The Boo bankruptcy was all over business class this week. I read about it above London, over Munich and in a holding pattern high above the Netherlands. The company, launched only last year, was to be a global e-tailer of fashionable sportswear. Its investors included the creme de la creme of the Continent's luxury companies and executives, among them Bernard Arnault of LVMH and the Benetton family. Its photogenic founders, Ernst Malmsten and Kajsa Leander (both Swedes, she a former model), were given a cover of Fortune (one of several mainstream publications whose revenues have soared thanks to Internet advertising). The typically uncritical cover line touted Boo as one of the "cool companies" of 1999.
Boo was aided and abetted in its rise by J.P. Morgan, Goldman Sachs and the Boston Consulting Group, whose book, "Blown to Bits," has become a sort of Bhagavad Gita of e-business. Unfortunately, it was Boo and its backers that were obliterated. Some of the reasons should have been obvious--at least if any adults had been home supervising: inexperienced management, a ludicrous business plan that called for a simultaneous launch in some 18 countries, consequent and lengthy startup delays, a ridiculously overstuffed and overpaid staff, high prices, a product line heavy on considered purchase items that consumers like to try on in stores. Oh, and a burn rate that makes the "Friends" cast salaries look like a bargain. At its end, Boo was spending about $1 million a week--a total of $135 million since its inception.
But what really caught my eye was something one unnamed investor told the Financial Times about Boo's enormous spending on, among other items, marketing. "If you look at Boo in concept as a potentially global company," this investor said, "then spending $100 million building it is not necessarily a lot of money."
There it is again: fast branding. The assumption that advertising volume translates, through some miraculous, ineluctable process, into revenues, then into good will, and then, mirabile dictu!, into profits.
Now, one can easily see how a Luciano Benetton--who dropped hundreds of millions of dollars on his company's worthless shock campaign before defenestrating its bombastic creator, Oliviero Toscani--could fall for such nonsense. But you'd think an investor such as Bernard Arnault, whose brand portfolio includes Louis Vuitton and Moet & Chandon, might have seen the flaws. Yet the Internet has caused otherwise expert brand marketers to lose their senses, like middle-age men confronted by a 19-year-old blonde. Both have unrealistic expectations about how quickly--if at all--an impression can be made.

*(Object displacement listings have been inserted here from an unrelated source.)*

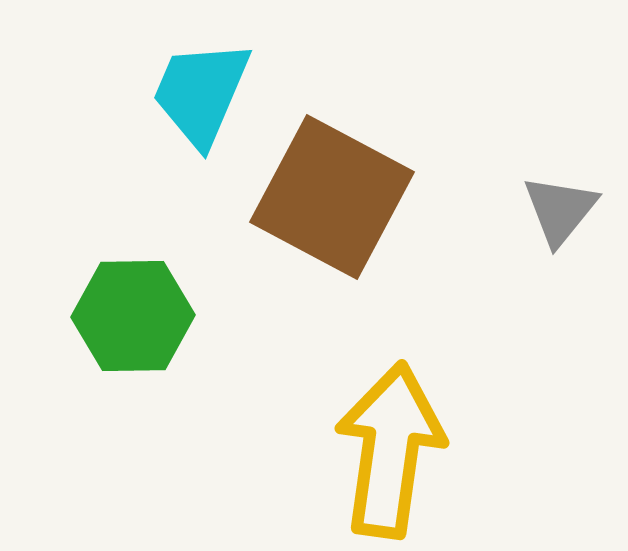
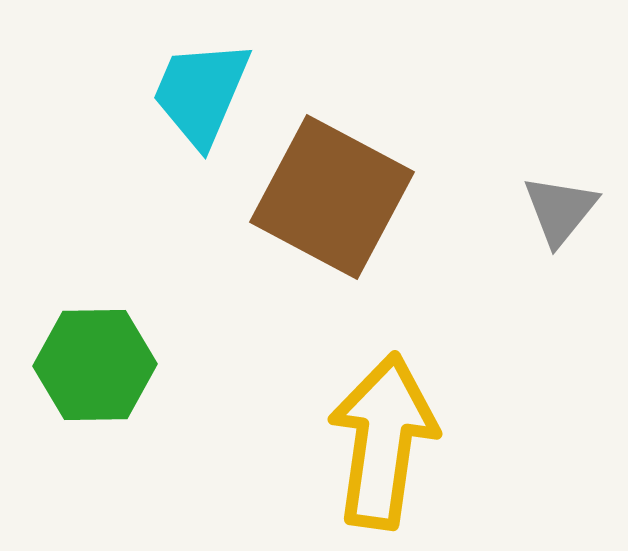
green hexagon: moved 38 px left, 49 px down
yellow arrow: moved 7 px left, 9 px up
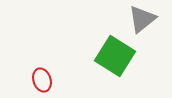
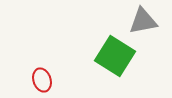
gray triangle: moved 1 px right, 2 px down; rotated 28 degrees clockwise
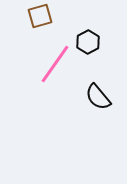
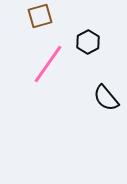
pink line: moved 7 px left
black semicircle: moved 8 px right, 1 px down
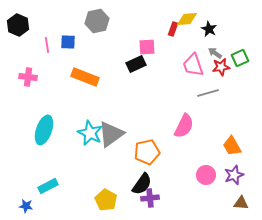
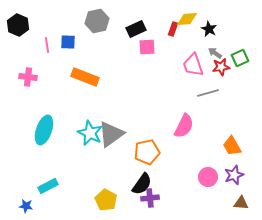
black rectangle: moved 35 px up
pink circle: moved 2 px right, 2 px down
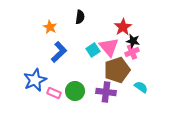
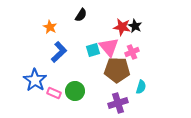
black semicircle: moved 1 px right, 2 px up; rotated 24 degrees clockwise
red star: moved 1 px left; rotated 30 degrees counterclockwise
black star: moved 2 px right, 15 px up; rotated 16 degrees clockwise
cyan square: rotated 16 degrees clockwise
brown pentagon: rotated 20 degrees clockwise
blue star: rotated 15 degrees counterclockwise
cyan semicircle: rotated 72 degrees clockwise
purple cross: moved 12 px right, 11 px down; rotated 24 degrees counterclockwise
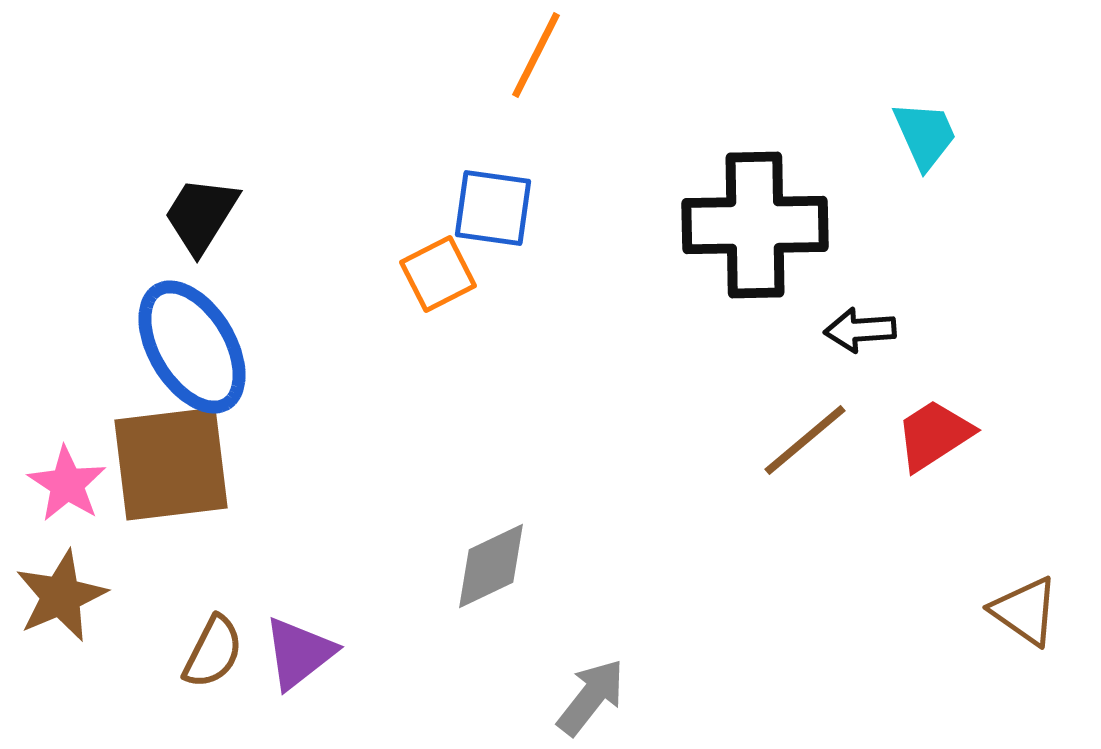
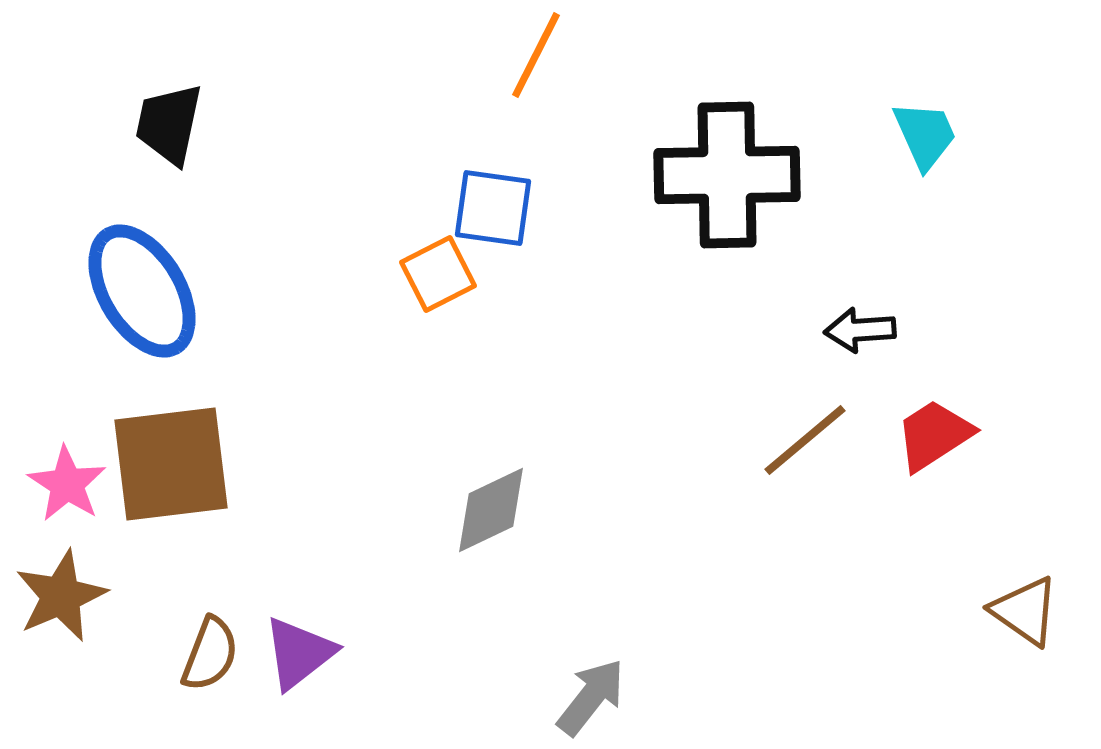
black trapezoid: moved 32 px left, 91 px up; rotated 20 degrees counterclockwise
black cross: moved 28 px left, 50 px up
blue ellipse: moved 50 px left, 56 px up
gray diamond: moved 56 px up
brown semicircle: moved 3 px left, 2 px down; rotated 6 degrees counterclockwise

Let's settle it once and for all. Here's why "fast branding"--and the avalanche of Internet advertising supporting it--makes no sense:
nWhen it's happened in the past (consider Apple's Macintosh), there has already been a committed user base that can validate the advertising proposition, spreading it through what today is called "viral marketing" but in the old days was known as "word of mouth."
nIf a company itself is new, successful, big brand-launch campaigns are usually touting a product or a service offering a distinctive value proposition. That's why we still associate low-cost air travel with Freddie Laker, some 20 years after his rise and fall.
nA large-scale advertising campaign, at its best, can really do one thing: induce trial. And trial is not branding. It's only a single sale--and these days it's being made at an enormous cost.
The accelerated pace of the Boo story is noteworthy. It took American e-businesses some four years to go from flicker to flourish to flameout. Boo traversed that entire path in less than a year. Its failure is already leading to a collapse in Europe's versions of the Nasdaq--Germany's Neuer Markt, the Nouveau Marche in Paris and London's Techmark 100 index. Paradoxically, that's good news for Europe. Businesses here will now get over this "fast-branding" hokum more quickly than we did.